- [Aim of the task] Could you find every line in the entries below that holds the word "images" and copy it?

- [Records for processing]

* * * * * * *

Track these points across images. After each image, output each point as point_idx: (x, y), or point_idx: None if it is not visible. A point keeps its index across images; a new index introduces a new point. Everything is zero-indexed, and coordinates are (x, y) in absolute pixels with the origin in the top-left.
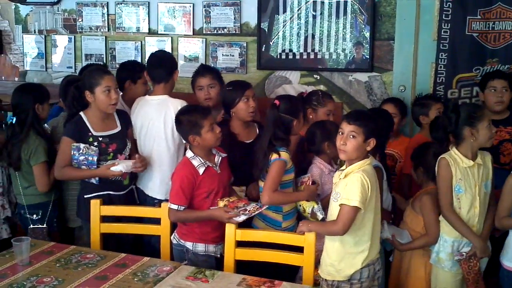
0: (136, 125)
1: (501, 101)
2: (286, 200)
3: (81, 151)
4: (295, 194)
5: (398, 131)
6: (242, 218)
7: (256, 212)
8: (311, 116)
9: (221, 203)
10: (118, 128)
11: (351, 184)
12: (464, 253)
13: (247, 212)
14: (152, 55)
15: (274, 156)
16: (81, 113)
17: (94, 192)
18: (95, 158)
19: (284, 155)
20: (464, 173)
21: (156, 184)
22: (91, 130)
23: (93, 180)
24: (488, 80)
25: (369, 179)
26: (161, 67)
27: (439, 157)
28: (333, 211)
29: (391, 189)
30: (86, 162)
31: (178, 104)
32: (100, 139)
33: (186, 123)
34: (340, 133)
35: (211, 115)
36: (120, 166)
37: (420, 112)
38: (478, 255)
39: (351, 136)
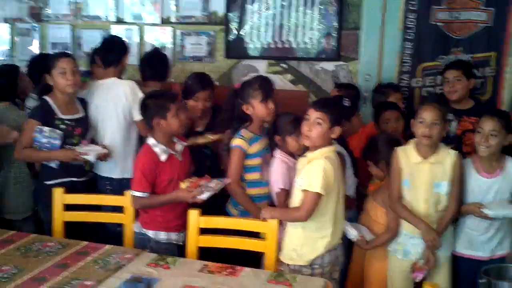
0: (90, 108)
1: (453, 90)
2: (241, 202)
3: (44, 133)
4: (252, 206)
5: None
6: (206, 195)
7: (220, 187)
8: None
9: (183, 185)
10: (82, 114)
11: (314, 171)
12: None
13: (210, 188)
14: (103, 39)
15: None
16: (46, 97)
17: (56, 179)
18: (58, 142)
19: (237, 141)
20: (412, 169)
21: (109, 164)
22: (58, 113)
23: (52, 164)
24: (444, 71)
25: (332, 166)
26: (111, 51)
27: (394, 149)
28: (296, 198)
29: (356, 175)
30: (49, 146)
31: (126, 85)
32: (67, 122)
33: (152, 105)
34: (306, 119)
35: (179, 101)
36: (92, 156)
37: (379, 100)
38: (425, 241)
39: (317, 123)
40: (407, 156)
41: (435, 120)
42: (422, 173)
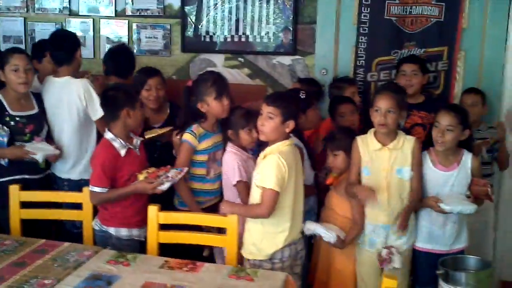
0: (45, 106)
1: (410, 84)
2: (182, 194)
3: None
4: (191, 201)
5: None
6: (166, 185)
7: (179, 177)
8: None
9: (141, 176)
10: (35, 110)
11: (267, 167)
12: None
13: (169, 178)
14: (52, 35)
15: None
16: None
17: (8, 176)
18: (6, 139)
19: (187, 136)
20: (372, 156)
21: (67, 165)
22: (8, 109)
23: (1, 162)
24: (401, 64)
25: (286, 160)
26: (62, 49)
27: (354, 138)
28: (254, 192)
29: (313, 166)
30: None
31: (80, 86)
32: (17, 119)
33: (122, 96)
34: (260, 114)
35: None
36: (39, 156)
37: (335, 94)
38: (359, 195)
39: (269, 118)
40: (367, 144)
41: (390, 108)
42: (381, 159)
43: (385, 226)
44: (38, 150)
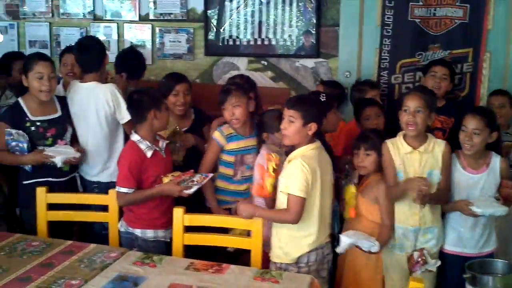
0: (71, 111)
1: (438, 87)
2: (205, 191)
3: (12, 137)
4: (212, 199)
5: None
6: (193, 189)
7: (204, 182)
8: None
9: (166, 179)
10: (59, 113)
11: (292, 172)
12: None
13: (195, 182)
14: (79, 42)
15: None
16: (19, 99)
17: (32, 179)
18: (25, 145)
19: (215, 134)
20: (403, 160)
21: (96, 169)
22: (28, 114)
23: (26, 168)
24: (431, 66)
25: (309, 164)
26: (90, 56)
27: (384, 142)
28: (281, 197)
29: (334, 168)
30: (18, 148)
31: (107, 90)
32: (38, 123)
33: (148, 98)
34: (283, 118)
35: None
36: (57, 159)
37: (357, 97)
38: (410, 188)
39: (290, 121)
40: (397, 148)
41: (419, 108)
42: (413, 163)
43: (414, 229)
44: (58, 154)
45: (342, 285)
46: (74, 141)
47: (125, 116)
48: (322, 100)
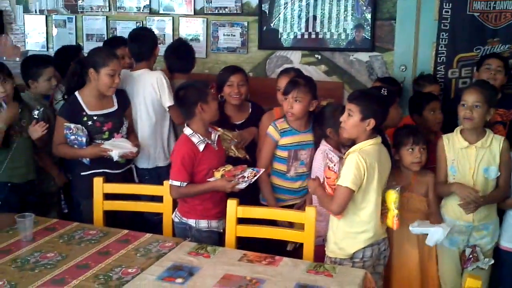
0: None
1: (494, 79)
2: (262, 187)
3: (71, 131)
4: (269, 196)
5: None
6: (243, 185)
7: (255, 178)
8: None
9: (218, 174)
10: (115, 107)
11: (347, 165)
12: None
13: (246, 179)
14: (132, 33)
15: None
16: (76, 93)
17: (89, 170)
18: (84, 139)
19: (269, 129)
20: (458, 155)
21: (144, 155)
22: (85, 109)
23: (84, 161)
24: (484, 59)
25: (366, 159)
26: (141, 45)
27: (440, 137)
28: None
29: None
30: (76, 142)
31: (154, 76)
32: (95, 118)
33: (192, 92)
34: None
35: (211, 87)
36: (114, 153)
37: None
38: (461, 198)
39: (349, 114)
40: (453, 143)
41: (477, 102)
42: (468, 158)
43: (468, 225)
44: (115, 148)
45: (394, 278)
46: (130, 133)
47: (168, 100)
48: (384, 94)
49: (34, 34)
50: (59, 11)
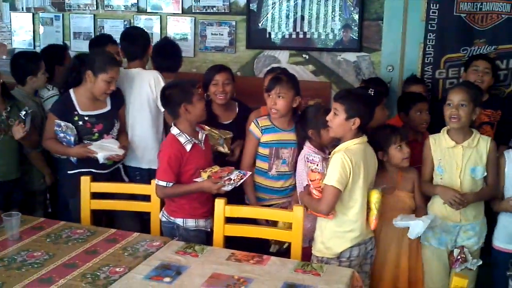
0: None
1: (481, 81)
2: (244, 185)
3: (61, 129)
4: (251, 194)
5: None
6: (229, 187)
7: (241, 181)
8: None
9: (205, 175)
10: (108, 108)
11: (332, 164)
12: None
13: (232, 181)
14: (125, 32)
15: None
16: (71, 90)
17: (76, 169)
18: (72, 139)
19: (251, 126)
20: (445, 154)
21: (138, 154)
22: (78, 109)
23: (72, 159)
24: (472, 60)
25: (352, 158)
26: (135, 44)
27: (427, 137)
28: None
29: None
30: (65, 140)
31: (151, 76)
32: (86, 118)
33: (176, 93)
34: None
35: (198, 87)
36: (100, 156)
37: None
38: (445, 201)
39: (334, 113)
40: (439, 143)
41: (462, 101)
42: (455, 157)
43: (455, 225)
44: (101, 150)
45: (383, 274)
46: (121, 133)
47: None
48: (371, 94)
49: (21, 32)
50: (46, 9)
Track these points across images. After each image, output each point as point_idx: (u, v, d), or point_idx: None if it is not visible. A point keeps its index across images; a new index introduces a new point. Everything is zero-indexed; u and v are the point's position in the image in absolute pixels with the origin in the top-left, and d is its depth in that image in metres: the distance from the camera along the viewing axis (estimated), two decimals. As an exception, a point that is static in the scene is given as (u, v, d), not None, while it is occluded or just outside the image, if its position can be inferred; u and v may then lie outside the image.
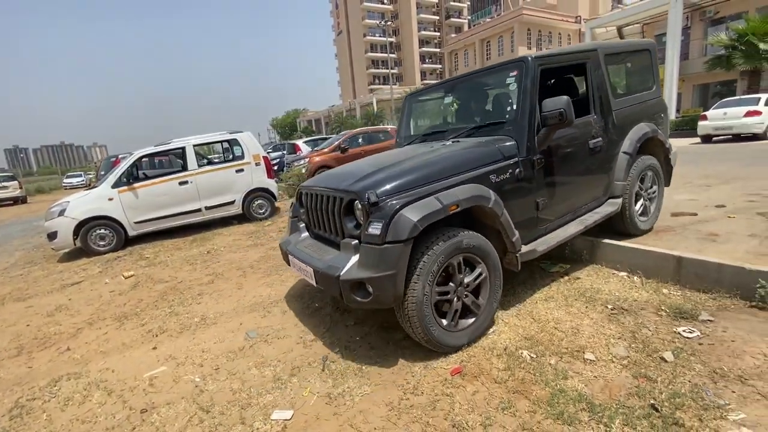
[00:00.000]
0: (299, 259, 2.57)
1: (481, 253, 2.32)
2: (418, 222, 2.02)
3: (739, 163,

* * * * * * *

- [Expected answer]
Track these points across images. After each image, output each point as point_idx: (x, y), or point_idx: None if it is not visible. A point keeps its index across images; a new index introduces a new point. Everything is zero-indexed, and coordinates are (x, y) in absolute pixels with the origin in the top-left.
Track these points across images. After each image, output each point as point_idx: (u, v, d), or point_idx: None if it is not visible. A point keeps its index across images; a new index introduces a new point. Everything is zero-indexed; u and v are the point's position in the image in absolute pixels with the origin in the top-left, and d is its depth in that image in metres: the distance from the camera along the viewing axis (estimated), two decimals. As an exception, a point that is static in the scene is given as (u, v, d), not None, while it is occluded or just outside the image, if its position can be inferred; u and v may then lie outside the image.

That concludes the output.